* AIM OF THE EXERCISE:
Edit the entries below by replacing each "colour" with "color", leaving everything else untouched.

Dataset entries:
====================

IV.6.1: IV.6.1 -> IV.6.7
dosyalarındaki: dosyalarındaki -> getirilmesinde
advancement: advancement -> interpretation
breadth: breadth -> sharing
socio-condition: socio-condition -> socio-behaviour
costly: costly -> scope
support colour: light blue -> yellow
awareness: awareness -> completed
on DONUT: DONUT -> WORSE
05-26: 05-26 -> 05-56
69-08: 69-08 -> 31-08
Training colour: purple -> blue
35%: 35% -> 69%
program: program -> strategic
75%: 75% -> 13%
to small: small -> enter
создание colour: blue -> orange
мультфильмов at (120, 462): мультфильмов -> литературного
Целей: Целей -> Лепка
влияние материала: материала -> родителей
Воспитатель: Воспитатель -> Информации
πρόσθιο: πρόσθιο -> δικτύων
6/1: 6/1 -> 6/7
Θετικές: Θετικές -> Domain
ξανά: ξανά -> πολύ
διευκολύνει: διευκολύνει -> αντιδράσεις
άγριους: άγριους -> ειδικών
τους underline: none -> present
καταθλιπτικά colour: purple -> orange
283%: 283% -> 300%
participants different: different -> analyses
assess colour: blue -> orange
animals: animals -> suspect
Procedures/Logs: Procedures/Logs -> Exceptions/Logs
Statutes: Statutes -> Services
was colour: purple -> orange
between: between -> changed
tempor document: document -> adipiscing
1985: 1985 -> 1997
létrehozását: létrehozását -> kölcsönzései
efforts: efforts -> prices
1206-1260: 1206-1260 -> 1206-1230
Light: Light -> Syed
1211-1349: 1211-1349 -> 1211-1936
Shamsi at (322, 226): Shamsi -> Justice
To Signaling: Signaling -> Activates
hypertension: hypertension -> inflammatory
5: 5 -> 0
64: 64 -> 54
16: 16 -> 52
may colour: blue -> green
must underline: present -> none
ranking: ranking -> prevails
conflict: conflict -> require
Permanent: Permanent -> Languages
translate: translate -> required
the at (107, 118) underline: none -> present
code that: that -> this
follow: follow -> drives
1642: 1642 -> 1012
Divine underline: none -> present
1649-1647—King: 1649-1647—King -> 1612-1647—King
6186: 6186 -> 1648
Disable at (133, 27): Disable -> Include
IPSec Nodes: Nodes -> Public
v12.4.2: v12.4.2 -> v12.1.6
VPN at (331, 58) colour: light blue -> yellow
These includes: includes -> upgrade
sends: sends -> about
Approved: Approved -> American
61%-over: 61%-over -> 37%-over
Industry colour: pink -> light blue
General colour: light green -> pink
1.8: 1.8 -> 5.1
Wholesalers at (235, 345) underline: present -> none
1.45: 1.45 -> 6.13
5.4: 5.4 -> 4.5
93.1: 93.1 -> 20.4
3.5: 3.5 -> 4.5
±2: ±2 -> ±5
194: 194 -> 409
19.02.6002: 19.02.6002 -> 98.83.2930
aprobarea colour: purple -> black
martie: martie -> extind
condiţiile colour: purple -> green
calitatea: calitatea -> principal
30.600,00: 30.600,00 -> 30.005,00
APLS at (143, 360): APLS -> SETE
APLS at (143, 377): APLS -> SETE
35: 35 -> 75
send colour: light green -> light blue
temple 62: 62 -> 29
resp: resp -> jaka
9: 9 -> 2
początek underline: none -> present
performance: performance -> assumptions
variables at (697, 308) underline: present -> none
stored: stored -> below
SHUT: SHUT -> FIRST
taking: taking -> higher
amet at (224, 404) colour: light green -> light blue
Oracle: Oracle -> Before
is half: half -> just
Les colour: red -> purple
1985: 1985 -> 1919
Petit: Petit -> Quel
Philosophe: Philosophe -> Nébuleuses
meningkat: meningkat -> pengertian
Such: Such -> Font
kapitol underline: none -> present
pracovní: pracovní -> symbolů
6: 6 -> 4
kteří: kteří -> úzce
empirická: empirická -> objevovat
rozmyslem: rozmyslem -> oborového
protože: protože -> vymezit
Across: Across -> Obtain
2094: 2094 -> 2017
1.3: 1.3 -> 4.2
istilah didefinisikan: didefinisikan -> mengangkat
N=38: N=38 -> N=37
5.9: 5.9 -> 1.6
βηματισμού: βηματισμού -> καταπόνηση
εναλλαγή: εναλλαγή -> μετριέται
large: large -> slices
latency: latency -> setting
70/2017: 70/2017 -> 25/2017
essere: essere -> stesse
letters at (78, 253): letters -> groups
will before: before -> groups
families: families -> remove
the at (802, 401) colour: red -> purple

====================

* EXERCISE OUTPUT:
IV.6.1: IV.6.1 -> IV.6.7
dosyalarındaki: dosyalarındaki -> getirilmesinde
advancement: advancement -> interpretation
breadth: breadth -> sharing
socio-condition: socio-condition -> socio-behaviour
costly: costly -> scope
support color: light blue -> yellow
awareness: awareness -> completed
on DONUT: DONUT -> WORSE
05-26: 05-26 -> 05-56
69-08: 69-08 -> 31-08
Training color: purple -> blue
35%: 35% -> 69%
program: program -> strategic
75%: 75% -> 13%
to small: small -> enter
создание color: blue -> orange
мультфильмов at (120, 462): мультфильмов -> литературного
Целей: Целей -> Лепка
влияние материала: материала -> родителей
Воспитатель: Воспитатель -> Информации
πρόσθιο: πρόσθιο -> δικτύων
6/1: 6/1 -> 6/7
Θετικές: Θετικές -> Domain
ξανά: ξανά -> πολύ
διευκολύνει: διευκολύνει -> αντιδράσεις
άγριους: άγριους -> ειδικών
τους underline: none -> present
καταθλιπτικά color: purple -> orange
283%: 283% -> 300%
participants different: different -> analyses
assess color: blue -> orange
animals: animals -> suspect
Procedures/Logs: Procedures/Logs -> Exceptions/Logs
Statutes: Statutes -> Services
was color: purple -> orange
between: between -> changed
tempor document: document -> adipiscing
1985: 1985 -> 1997
létrehozását: létrehozását -> kölcsönzései
efforts: efforts -> prices
1206-1260: 1206-1260 -> 1206-1230
Light: Light -> Syed
1211-1349: 1211-1349 -> 1211-1936
Shamsi at (322, 226): Shamsi -> Justice
To Signaling: Signaling -> Activates
hypertension: hypertension -> inflammatory
5: 5 -> 0
64: 64 -> 54
16: 16 -> 52
may color: blue -> green
must underline: present -> none
ranking: ranking -> prevails
conflict: conflict -> require
Permanent: Permanent -> Languages
translate: translate -> required
the at (107, 118) underline: none -> present
code that: that -> this
follow: follow -> drives
1642: 1642 -> 1012
Divine underline: none -> present
1649-1647—King: 1649-1647—King -> 1612-1647—King
6186: 6186 -> 1648
Disable at (133, 27): Disable -> Include
IPSec Nodes: Nodes -> Public
v12.4.2: v12.4.2 -> v12.1.6
VPN at (331, 58) color: light blue -> yellow
These includes: includes -> upgrade
sends: sends -> about
Approved: Approved -> American
61%-over: 61%-over -> 37%-over
Industry color: pink -> light blue
General color: light green -> pink
1.8: 1.8 -> 5.1
Wholesalers at (235, 345) underline: present -> none
1.45: 1.45 -> 6.13
5.4: 5.4 -> 4.5
93.1: 93.1 -> 20.4
3.5: 3.5 -> 4.5
±2: ±2 -> ±5
194: 194 -> 409
19.02.6002: 19.02.6002 -> 98.83.2930
aprobarea color: purple -> black
martie: martie -> extind
condiţiile color: purple -> green
calitatea: calitatea -> principal
30.600,00: 30.600,00 -> 30.005,00
APLS at (143, 360): APLS -> SETE
APLS at (143, 377): APLS -> SETE
35: 35 -> 75
send color: light green -> light blue
temple 62: 62 -> 29
resp: resp -> jaka
9: 9 -> 2
początek underline: none -> present
performance: performance -> assumptions
variables at (697, 308) underline: present -> none
stored: stored -> below
SHUT: SHUT -> FIRST
taking: taking -> higher
amet at (224, 404) color: light green -> light blue
Oracle: Oracle -> Before
is half: half -> just
Les color: red -> purple
1985: 1985 -> 1919
Petit: Petit -> Quel
Philosophe: Philosophe -> Nébuleuses
meningkat: meningkat -> pengertian
Such: Such -> Font
kapitol underline: none -> present
pracovní: pracovní -> symbolů
6: 6 -> 4
kteří: kteří -> úzce
empirická: empirická -> objevovat
rozmyslem: rozmyslem -> oborového
protože: protože -> vymezit
Across: Across -> Obtain
2094: 2094 -> 2017
1.3: 1.3 -> 4.2
istilah didefinisikan: didefinisikan -> mengangkat
N=38: N=38 -> N=37
5.9: 5.9 -> 1.6
βηματισμού: βηματισμού -> καταπόνηση
εναλλαγή: εναλλαγή -> μετριέται
large: large -> slices
latency: latency -> setting
70/2017: 70/2017 -> 25/2017
essere: essere -> stesse
letters at (78, 253): letters -> groups
will before: before -> groups
families: families -> remove
the at (802, 401) color: red -> purple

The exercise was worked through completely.